* Directions for this task: Below are the records; copy each line in which "structured" occurs.

─── Records for this task

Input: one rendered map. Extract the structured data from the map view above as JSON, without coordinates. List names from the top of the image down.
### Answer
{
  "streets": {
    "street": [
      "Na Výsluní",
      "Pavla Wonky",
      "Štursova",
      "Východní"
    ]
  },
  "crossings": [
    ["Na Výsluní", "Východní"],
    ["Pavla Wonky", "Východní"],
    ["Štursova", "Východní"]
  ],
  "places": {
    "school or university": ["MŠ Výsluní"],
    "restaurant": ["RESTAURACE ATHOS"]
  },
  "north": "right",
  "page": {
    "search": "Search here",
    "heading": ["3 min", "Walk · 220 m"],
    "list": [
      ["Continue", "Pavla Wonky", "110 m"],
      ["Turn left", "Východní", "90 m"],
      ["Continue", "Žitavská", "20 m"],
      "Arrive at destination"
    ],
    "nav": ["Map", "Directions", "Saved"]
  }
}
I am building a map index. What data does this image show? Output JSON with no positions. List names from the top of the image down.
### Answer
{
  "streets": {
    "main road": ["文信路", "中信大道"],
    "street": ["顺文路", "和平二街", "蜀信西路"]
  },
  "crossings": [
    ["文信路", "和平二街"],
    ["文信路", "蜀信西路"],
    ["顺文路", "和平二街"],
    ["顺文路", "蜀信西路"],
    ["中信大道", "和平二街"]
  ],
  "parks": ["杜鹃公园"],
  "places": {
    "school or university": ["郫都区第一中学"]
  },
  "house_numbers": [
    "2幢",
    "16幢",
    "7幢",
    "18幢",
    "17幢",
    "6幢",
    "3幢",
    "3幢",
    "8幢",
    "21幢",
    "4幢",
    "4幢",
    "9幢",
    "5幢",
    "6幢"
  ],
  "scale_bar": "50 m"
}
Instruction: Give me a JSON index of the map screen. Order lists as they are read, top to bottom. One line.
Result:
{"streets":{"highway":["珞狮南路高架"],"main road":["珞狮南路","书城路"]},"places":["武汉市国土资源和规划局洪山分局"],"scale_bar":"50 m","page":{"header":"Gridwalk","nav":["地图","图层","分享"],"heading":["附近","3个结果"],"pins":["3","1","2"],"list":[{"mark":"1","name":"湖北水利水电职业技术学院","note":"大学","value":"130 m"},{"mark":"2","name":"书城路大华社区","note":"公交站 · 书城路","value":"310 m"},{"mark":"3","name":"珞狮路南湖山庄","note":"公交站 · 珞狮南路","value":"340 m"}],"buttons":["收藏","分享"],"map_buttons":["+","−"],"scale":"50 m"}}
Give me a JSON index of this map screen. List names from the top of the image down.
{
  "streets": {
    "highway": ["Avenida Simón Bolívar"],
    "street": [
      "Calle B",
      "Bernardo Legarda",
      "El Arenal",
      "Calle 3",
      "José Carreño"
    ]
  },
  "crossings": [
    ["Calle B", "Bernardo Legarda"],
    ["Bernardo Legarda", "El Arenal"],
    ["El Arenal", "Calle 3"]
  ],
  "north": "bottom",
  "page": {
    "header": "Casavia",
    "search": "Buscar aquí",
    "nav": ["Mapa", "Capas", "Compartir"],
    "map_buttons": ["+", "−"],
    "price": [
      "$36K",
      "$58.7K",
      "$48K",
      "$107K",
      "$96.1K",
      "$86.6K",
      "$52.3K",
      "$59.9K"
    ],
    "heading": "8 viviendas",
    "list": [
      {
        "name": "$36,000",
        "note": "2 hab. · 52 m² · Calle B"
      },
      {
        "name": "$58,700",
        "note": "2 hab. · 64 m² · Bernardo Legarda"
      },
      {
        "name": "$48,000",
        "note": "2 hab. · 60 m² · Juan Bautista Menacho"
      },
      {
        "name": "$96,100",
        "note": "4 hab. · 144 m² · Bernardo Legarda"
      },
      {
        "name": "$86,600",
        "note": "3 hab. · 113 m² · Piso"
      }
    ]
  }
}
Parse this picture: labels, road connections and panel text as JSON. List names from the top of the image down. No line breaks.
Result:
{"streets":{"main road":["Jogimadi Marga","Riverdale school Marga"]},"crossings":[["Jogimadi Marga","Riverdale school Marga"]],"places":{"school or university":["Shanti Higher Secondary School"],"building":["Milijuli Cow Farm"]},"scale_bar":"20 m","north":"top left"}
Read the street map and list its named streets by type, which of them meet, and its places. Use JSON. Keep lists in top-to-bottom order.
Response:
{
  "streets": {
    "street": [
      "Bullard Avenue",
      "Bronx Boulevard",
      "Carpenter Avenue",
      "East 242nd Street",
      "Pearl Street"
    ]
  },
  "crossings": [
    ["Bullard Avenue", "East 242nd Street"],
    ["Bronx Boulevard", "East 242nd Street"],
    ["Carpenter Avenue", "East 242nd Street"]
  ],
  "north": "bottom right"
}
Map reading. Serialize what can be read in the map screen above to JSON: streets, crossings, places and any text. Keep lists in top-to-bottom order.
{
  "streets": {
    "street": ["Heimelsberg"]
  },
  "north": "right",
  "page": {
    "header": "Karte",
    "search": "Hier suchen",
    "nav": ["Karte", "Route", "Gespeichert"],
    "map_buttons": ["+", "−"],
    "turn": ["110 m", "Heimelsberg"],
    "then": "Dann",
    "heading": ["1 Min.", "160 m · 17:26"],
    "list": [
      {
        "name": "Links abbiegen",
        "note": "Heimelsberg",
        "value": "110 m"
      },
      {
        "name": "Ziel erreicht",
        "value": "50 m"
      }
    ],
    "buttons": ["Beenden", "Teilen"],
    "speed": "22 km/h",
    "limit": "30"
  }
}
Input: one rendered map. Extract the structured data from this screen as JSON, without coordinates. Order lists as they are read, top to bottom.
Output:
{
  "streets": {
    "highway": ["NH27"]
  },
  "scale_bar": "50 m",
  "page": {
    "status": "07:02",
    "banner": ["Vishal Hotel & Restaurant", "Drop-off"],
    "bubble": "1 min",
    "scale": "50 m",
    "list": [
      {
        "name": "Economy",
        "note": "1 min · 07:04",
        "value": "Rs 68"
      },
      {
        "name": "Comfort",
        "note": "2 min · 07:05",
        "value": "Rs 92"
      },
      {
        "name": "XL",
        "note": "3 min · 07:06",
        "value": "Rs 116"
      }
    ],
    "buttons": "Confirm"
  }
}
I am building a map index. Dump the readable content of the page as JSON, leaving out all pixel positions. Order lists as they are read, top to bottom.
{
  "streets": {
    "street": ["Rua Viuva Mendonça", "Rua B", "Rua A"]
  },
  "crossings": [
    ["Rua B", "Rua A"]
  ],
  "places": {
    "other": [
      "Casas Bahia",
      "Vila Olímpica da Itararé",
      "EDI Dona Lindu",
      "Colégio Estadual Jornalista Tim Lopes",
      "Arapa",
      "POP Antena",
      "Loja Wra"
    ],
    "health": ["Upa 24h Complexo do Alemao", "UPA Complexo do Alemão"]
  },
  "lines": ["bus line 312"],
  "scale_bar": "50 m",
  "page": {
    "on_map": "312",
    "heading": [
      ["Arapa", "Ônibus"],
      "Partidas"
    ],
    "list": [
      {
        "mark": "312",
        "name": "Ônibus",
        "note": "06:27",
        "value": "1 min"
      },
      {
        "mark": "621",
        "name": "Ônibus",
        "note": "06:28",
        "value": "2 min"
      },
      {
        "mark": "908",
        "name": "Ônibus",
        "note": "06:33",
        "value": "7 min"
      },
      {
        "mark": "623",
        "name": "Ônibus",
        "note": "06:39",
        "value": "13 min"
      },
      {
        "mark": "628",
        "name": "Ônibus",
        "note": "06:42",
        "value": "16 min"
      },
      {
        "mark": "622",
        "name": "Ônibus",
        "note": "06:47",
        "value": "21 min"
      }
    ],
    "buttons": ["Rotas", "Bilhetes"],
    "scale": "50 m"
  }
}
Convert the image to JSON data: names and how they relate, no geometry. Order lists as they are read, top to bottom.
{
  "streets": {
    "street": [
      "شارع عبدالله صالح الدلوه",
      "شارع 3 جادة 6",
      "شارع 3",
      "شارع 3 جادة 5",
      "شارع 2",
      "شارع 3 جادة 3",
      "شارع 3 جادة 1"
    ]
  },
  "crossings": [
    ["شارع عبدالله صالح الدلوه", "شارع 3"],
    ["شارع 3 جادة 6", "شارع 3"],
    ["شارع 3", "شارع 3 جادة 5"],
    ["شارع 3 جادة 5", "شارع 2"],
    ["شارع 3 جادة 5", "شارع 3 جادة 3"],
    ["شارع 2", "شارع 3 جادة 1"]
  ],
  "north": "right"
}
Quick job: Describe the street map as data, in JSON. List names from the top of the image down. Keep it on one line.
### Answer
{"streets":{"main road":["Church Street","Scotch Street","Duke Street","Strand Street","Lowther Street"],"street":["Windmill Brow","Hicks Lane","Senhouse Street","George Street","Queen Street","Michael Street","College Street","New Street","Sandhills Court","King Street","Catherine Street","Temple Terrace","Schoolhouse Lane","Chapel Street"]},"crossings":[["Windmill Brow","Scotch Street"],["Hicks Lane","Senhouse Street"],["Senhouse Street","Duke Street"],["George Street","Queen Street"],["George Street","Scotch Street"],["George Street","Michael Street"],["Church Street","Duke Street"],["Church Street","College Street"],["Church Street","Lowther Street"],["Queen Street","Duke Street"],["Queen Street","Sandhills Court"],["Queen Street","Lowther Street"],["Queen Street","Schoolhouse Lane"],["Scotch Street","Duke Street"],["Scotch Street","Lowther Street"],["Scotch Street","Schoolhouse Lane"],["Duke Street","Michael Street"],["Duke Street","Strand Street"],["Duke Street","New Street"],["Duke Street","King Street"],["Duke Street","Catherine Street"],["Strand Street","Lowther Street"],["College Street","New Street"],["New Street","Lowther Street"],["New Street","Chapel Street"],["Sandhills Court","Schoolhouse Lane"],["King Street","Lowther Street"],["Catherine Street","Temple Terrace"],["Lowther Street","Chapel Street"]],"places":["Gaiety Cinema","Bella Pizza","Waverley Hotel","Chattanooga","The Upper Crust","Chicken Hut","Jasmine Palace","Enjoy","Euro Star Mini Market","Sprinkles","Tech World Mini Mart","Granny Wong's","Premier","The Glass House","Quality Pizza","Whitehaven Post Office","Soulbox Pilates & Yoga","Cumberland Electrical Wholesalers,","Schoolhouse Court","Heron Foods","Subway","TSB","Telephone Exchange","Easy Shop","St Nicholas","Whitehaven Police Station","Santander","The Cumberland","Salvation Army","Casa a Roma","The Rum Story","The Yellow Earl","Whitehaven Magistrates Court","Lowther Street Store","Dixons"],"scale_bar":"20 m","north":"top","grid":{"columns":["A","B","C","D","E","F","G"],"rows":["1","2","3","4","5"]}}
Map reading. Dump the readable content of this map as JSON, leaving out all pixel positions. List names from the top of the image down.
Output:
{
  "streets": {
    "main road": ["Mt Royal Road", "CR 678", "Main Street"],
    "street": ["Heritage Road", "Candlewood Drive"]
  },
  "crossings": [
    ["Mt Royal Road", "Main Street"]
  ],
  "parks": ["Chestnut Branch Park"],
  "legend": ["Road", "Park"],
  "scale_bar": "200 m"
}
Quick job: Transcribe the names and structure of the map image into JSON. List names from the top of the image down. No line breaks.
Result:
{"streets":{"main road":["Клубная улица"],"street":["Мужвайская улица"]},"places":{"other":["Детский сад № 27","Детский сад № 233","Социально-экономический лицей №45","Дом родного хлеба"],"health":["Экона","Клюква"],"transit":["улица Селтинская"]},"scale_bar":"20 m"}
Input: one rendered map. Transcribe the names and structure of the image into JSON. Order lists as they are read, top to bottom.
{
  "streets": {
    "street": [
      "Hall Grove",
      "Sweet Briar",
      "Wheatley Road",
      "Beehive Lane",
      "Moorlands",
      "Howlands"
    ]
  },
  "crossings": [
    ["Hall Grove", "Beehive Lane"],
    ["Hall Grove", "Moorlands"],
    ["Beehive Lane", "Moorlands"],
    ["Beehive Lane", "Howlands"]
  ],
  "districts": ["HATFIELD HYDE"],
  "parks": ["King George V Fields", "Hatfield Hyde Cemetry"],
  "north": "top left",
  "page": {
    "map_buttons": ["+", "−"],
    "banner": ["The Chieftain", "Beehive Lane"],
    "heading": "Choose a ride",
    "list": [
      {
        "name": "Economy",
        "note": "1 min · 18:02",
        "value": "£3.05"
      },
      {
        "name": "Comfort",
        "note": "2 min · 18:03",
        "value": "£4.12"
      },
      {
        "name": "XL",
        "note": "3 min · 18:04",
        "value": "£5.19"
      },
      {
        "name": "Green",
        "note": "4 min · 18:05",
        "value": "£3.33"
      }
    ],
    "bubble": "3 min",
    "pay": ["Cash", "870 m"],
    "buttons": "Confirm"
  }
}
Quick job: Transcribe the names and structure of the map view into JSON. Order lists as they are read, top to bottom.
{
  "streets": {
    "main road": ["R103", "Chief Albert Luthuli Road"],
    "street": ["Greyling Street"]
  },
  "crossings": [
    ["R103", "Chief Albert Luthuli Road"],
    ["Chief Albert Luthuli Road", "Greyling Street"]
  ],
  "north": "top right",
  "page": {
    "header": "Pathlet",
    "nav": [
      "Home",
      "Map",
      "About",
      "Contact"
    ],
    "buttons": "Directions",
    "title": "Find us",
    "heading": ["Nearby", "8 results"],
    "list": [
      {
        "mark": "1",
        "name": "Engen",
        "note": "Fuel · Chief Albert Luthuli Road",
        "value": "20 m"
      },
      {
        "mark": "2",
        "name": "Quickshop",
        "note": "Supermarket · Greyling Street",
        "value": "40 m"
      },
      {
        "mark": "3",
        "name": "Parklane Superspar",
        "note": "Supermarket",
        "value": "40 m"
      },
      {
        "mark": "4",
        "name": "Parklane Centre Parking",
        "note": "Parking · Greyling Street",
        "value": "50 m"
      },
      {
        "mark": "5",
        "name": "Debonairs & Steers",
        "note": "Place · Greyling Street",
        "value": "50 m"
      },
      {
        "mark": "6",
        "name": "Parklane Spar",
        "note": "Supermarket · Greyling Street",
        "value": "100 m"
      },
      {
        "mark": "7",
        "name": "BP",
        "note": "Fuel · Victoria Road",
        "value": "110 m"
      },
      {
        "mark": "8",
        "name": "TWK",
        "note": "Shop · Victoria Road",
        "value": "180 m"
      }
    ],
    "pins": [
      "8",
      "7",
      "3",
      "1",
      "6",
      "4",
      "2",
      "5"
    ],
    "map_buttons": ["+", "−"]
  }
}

──────

* Task answer:
Input: one rendered map. Extract the structured data from the map view above as JSON, without coordinates. List names from the top of the image down.
Input: one rendered map. Extract the structured data from this screen as JSON, without coordinates. Order lists as they are read, top to bottom.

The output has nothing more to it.